--- Working data ---

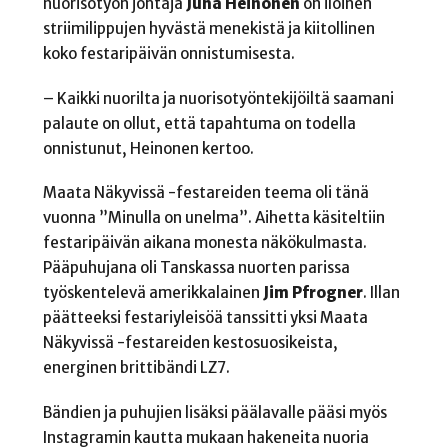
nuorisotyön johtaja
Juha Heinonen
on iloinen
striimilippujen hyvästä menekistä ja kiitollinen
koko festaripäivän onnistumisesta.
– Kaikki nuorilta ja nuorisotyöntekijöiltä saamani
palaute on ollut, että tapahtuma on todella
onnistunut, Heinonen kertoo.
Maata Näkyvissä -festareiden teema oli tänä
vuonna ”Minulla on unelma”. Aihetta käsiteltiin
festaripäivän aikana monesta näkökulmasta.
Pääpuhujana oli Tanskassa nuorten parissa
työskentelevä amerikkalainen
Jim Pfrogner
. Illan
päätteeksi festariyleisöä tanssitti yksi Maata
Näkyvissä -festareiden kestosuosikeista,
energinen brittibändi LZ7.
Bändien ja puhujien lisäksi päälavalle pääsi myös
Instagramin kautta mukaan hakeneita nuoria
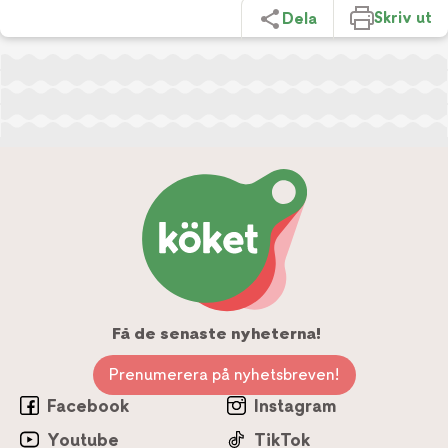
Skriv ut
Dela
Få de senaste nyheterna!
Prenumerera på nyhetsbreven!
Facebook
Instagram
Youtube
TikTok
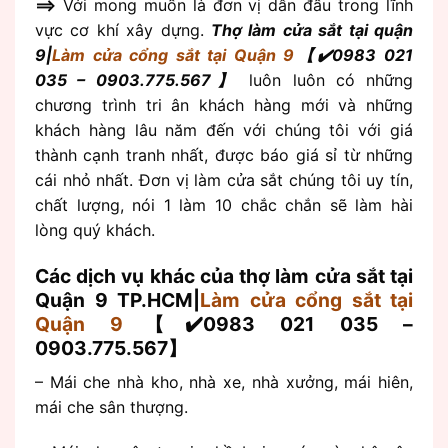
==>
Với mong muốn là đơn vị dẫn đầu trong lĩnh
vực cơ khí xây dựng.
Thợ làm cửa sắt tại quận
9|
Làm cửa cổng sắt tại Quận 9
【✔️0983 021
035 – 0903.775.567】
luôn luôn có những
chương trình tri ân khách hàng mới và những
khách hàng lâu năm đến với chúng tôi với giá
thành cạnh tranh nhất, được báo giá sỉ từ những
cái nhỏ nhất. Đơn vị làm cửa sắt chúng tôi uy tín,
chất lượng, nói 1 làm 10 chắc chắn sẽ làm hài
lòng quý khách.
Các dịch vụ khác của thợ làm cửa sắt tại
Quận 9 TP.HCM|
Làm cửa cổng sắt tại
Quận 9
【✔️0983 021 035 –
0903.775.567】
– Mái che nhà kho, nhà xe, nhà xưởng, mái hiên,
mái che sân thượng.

---
--- Working data ---

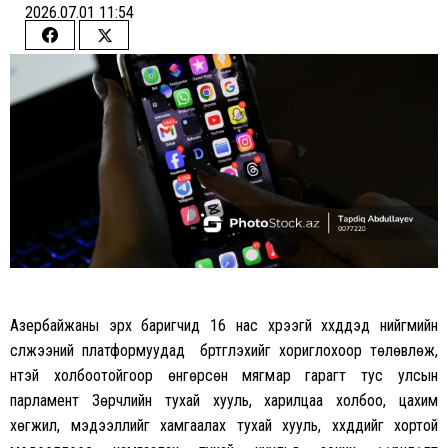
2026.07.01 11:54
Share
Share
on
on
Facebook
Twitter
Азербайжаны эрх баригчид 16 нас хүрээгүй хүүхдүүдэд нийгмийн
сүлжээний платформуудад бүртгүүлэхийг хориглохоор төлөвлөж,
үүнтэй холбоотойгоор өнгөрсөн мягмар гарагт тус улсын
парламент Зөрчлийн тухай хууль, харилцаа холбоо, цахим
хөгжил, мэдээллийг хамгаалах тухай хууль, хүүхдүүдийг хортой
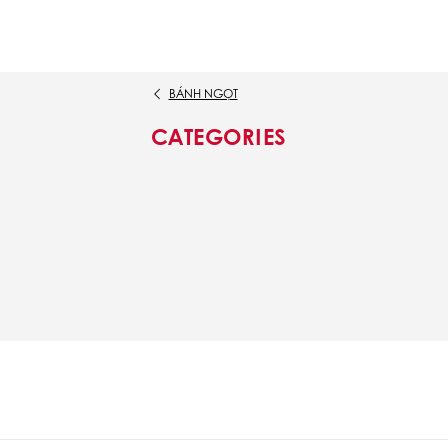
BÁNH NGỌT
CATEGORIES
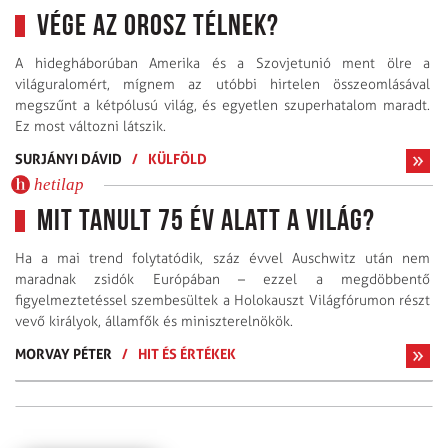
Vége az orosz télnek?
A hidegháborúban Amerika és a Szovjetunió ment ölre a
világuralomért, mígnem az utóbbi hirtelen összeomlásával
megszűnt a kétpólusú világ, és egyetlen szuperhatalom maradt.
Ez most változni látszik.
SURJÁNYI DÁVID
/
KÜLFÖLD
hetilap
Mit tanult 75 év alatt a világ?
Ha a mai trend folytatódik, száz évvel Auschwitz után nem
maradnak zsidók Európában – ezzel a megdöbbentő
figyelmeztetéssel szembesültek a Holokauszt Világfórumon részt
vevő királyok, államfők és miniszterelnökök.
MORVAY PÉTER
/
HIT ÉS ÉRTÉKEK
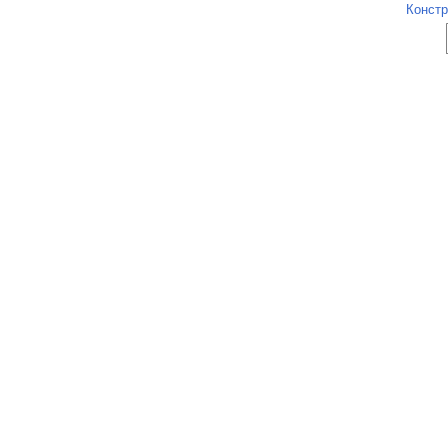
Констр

---

= Work instructions =
Only the lines above from the one with "nuorisotyön johtaja" to the one with "Få de senaste nyheterna!" should be printed, both included and exactly as written; no picture belongs in the copy.

= Exercise output =
nuorisotyön johtaja
Juha Heinonen
on iloinen
striimilippujen hyvästä menekistä ja kiitollinen
koko festaripäivän onnistumisesta.
– Kaikki nuorilta ja nuorisotyöntekijöiltä saamani
palaute on ollut, että tapahtuma on todella
onnistunut, Heinonen kertoo.
Maata Näkyvissä -festareiden teema oli tänä
vuonna ”Minulla on unelma”. Aihetta käsiteltiin
festaripäivän aikana monesta näkökulmasta.
Pääpuhujana oli Tanskassa nuorten parissa
työskentelevä amerikkalainen
Jim Pfrogner
. Illan
päätteeksi festariyleisöä tanssitti yksi Maata
Näkyvissä -festareiden kestosuosikeista,
energinen brittibändi LZ7.
Bändien ja puhujien lisäksi päälavalle pääsi myös
Instagramin kautta mukaan hakeneita nuoria
Skriv ut
Dela
Få de senaste nyheterna!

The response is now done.